“Which residency programs should I apply to?”
“Which residency program list is IMG Friendly?”
“What are the best IMG Friendly Residency Programs for me to apply to?”
We get these questions all the time. But there’s another important aspect of the application process that many applicants do not consider. Not only is it important to select the correct programs to apply to, it is important to apply correctly.
No, that’s not a typo: we mean it! It is vital that applicants apply correctly. You may be wondering how it is possible to apply incorrectly: don’t all applications funnel through ERAS?
Let’s take a look at a hypothetical IMG to learn more about how to apply correctly.
Client: Anna Aminova
Years since graduation: 5
USMLE STEP 1: 205
USMLE STEP2: Awaiting results
USMLE STEP 2 CS: PASS, 1st attempt
Applying for: Internal medicine
3 Months US Clinical Experience
3 Letters of Recommendation
NO PTAL California Letter
We all know that applying for residency is expensive and time-consuming, and so Anna wants to take care to only apply to the right programs. There will be 418 IMG Friendly Internal Medicine Residency Programs participating in ERAS in the 2016-17 Match. Which ones should Anna apply to?
At first, Anna thought she could apply to all the Internal Medicine Residency Programs since she has no visa concerns.
No! As an IMG, she cannot apply to any of the Military Programs. She does not have a California Letter so she can not apply to any California state residency programs. ***Update 2020 California Letter is no longer required
This leaves a smaller list — not much smaller –but each program removed represents a savings of time and money. Next, Anna will need call, email, or visit each remaining program’s website to learn their requirements for scores and year of graduation. If a program requires a minimum score of 220 on the first attempt, then Anna should not apply. The program is clearly stating its minimum requirements; she’ll need to listen to them! Likewise, Anna cannot apply to programs for which she does not meet the required year of graduation, or to programs that require a minimum of 12 months USCE. This whittling process can be time consuming –it may take weeks –but it must be done.
Since Anna does not have her ECFMG Certificate, there is one other vital consideration she must take into account.

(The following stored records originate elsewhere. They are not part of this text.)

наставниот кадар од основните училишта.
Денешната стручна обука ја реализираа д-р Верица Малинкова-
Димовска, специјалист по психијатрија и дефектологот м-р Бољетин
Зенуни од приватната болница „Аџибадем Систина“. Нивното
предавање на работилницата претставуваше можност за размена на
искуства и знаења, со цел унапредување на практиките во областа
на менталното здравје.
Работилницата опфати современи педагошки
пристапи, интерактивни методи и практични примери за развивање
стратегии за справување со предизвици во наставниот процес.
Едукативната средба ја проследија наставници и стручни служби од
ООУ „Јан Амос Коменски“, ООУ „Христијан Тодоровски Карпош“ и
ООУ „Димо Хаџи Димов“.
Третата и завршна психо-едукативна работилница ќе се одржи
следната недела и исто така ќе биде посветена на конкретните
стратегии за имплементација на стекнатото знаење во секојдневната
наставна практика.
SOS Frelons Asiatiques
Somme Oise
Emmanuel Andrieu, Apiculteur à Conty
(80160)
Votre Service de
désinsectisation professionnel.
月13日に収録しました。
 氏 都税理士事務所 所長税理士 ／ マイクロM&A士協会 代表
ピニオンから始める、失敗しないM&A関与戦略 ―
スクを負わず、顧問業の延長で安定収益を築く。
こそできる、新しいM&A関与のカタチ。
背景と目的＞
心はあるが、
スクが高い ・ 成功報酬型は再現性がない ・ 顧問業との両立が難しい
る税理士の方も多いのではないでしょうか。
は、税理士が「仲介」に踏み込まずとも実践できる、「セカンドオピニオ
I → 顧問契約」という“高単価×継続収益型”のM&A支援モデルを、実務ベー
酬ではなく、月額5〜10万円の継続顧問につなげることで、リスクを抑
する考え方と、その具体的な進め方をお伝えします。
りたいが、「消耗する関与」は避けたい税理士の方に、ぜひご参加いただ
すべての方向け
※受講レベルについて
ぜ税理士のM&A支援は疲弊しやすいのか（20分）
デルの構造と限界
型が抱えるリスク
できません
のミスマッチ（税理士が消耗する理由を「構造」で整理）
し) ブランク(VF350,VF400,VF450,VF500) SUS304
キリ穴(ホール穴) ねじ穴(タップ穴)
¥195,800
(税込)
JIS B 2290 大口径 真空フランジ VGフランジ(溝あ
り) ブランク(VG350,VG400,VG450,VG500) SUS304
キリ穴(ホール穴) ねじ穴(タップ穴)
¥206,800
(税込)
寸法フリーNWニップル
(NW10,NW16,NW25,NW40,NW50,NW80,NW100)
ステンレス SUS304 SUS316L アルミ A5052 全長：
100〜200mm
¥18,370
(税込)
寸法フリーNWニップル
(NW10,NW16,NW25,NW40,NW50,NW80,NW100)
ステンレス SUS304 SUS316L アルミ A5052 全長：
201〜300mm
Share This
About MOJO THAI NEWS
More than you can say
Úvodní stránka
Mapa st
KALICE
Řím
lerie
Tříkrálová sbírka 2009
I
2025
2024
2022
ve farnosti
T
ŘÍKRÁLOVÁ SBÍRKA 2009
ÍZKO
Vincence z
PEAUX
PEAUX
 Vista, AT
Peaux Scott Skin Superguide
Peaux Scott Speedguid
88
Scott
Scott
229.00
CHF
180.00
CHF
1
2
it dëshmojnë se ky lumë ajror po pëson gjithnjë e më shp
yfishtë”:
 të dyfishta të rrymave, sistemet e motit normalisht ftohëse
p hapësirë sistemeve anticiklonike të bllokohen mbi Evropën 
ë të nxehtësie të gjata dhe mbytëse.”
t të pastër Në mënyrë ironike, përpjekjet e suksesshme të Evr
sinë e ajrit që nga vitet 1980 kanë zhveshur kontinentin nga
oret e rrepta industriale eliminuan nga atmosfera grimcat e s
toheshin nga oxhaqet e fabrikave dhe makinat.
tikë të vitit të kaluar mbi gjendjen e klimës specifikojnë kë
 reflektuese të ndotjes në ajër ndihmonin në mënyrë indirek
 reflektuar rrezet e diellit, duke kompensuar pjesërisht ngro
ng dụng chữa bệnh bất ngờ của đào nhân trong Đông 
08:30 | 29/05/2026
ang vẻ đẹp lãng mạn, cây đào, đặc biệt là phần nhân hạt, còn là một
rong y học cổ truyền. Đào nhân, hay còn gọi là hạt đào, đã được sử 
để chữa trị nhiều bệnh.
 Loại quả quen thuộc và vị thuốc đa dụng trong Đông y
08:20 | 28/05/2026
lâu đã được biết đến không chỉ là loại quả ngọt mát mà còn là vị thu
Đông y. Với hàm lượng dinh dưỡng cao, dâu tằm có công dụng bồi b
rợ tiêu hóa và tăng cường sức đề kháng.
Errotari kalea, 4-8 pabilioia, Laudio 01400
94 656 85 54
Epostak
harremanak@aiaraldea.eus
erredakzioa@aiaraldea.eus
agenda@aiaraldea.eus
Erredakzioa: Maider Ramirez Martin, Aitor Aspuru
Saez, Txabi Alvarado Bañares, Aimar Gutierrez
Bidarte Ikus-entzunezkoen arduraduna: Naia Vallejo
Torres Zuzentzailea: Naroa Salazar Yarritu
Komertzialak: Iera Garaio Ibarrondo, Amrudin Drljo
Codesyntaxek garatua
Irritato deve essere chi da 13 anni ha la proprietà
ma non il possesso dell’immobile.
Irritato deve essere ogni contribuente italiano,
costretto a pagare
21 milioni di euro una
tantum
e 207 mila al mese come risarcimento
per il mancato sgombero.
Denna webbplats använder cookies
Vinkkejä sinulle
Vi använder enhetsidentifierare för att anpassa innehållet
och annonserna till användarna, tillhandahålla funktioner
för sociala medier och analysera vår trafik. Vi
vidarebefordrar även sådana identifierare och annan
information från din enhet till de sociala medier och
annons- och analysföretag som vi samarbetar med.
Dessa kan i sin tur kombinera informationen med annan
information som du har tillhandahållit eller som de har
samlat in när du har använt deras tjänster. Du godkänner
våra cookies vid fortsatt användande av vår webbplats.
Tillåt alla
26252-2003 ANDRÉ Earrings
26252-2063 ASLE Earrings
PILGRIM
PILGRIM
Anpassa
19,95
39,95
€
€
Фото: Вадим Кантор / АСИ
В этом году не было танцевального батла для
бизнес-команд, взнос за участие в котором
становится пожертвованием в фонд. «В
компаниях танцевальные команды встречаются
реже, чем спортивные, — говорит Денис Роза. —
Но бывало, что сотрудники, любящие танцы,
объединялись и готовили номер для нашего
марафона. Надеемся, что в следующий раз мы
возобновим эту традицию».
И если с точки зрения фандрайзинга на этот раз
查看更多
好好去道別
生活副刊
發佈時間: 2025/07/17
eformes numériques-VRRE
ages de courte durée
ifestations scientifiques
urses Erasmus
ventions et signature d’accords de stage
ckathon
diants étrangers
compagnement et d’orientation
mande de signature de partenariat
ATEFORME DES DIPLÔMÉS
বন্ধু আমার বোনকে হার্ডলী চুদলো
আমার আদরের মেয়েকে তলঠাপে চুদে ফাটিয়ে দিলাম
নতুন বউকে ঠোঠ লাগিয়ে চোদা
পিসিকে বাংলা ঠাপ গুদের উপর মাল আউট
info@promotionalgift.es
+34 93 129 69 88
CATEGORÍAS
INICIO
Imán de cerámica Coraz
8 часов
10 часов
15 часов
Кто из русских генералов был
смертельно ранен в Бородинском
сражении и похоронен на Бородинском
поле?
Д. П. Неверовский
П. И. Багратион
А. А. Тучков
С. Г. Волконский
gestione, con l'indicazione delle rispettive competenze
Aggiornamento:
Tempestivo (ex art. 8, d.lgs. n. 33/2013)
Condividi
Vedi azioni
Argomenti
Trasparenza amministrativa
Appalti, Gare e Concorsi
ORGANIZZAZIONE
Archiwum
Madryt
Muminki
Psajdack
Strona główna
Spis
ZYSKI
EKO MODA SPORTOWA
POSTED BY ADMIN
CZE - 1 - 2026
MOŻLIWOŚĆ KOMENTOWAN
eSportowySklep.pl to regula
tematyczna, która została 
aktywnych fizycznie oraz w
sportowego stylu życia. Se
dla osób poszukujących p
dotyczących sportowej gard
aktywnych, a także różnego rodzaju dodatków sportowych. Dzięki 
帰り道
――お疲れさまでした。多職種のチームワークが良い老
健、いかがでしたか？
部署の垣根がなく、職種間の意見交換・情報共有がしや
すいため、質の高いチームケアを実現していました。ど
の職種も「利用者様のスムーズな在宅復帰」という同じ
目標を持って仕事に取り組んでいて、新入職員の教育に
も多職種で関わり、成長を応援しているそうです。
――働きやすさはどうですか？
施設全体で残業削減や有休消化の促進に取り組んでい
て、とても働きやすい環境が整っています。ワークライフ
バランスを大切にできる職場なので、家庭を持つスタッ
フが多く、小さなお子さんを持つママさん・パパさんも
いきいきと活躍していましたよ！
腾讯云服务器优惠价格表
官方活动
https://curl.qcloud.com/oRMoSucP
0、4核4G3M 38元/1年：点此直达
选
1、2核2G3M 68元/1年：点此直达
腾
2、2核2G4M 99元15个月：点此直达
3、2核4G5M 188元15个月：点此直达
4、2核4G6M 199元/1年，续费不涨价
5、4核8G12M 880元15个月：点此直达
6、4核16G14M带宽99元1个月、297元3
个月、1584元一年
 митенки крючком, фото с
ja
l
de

Most programs clearly delineate if an applicant needs the ECFMG Certificate to obtain an interview. Anna must understand that without her ECFMG Certificate in hand she will not receive an interview. So if she applies to any programs, she must immediately contact the program and explain that while she understands that her application is not complete, she did not want to apply late and risk her application being placed on hold. Anna should add that she will contact the program the day she receives her ECFMG Certificate. While she’ll be uploading her application to ERAS, waiting for it to reach the program will waste additional time, and so she should fax the program a copy of her certification immediately. Anna would be wise to follow up with a call and say, “Thank you for holding onto to my application. I just received my ECFMG Certificate and have faxed it to your office. Please do note that I have sent it to ERAS but there will be a time-lapse as they are busy and it may take up to an additional two weeks to see it online.”
If Anna does not complete the aforementioned footwork, she will receive a rejection from the program.
Many applicants do not understand that not all rejections are the same. While some applicants are rejected for not being competitive enough for the program, others are due to the applicant not following explicit instructions.
Do not be afraid to contact residency programs and ask questions. Please do note that this does not mean constantly calling the program; they will note this and reject your application. No one wants to spend the next 3-5 years working with a needy, annoying person! However, a professional call is absolutely fine. Before calling, make sure to check the program’s website, as many programs will list special requirements on their websites. There are some residency programs, for example, that specify a specific unique question that must be answered on the personal statement. If you do not follow this request and send a generic personal statement, your application will be rejected.
This information is not intended to intimidate a prospective applicant, but to communicate the importance of making the right decisions in your residency application process. We’ve heard far too many residency programs tell us, “Yes, he was a very attractive applicant, but unfortunately he did not follow the directions.” You have worked exceptionally hard to make it to this point: put the same efforts into your ERAS application!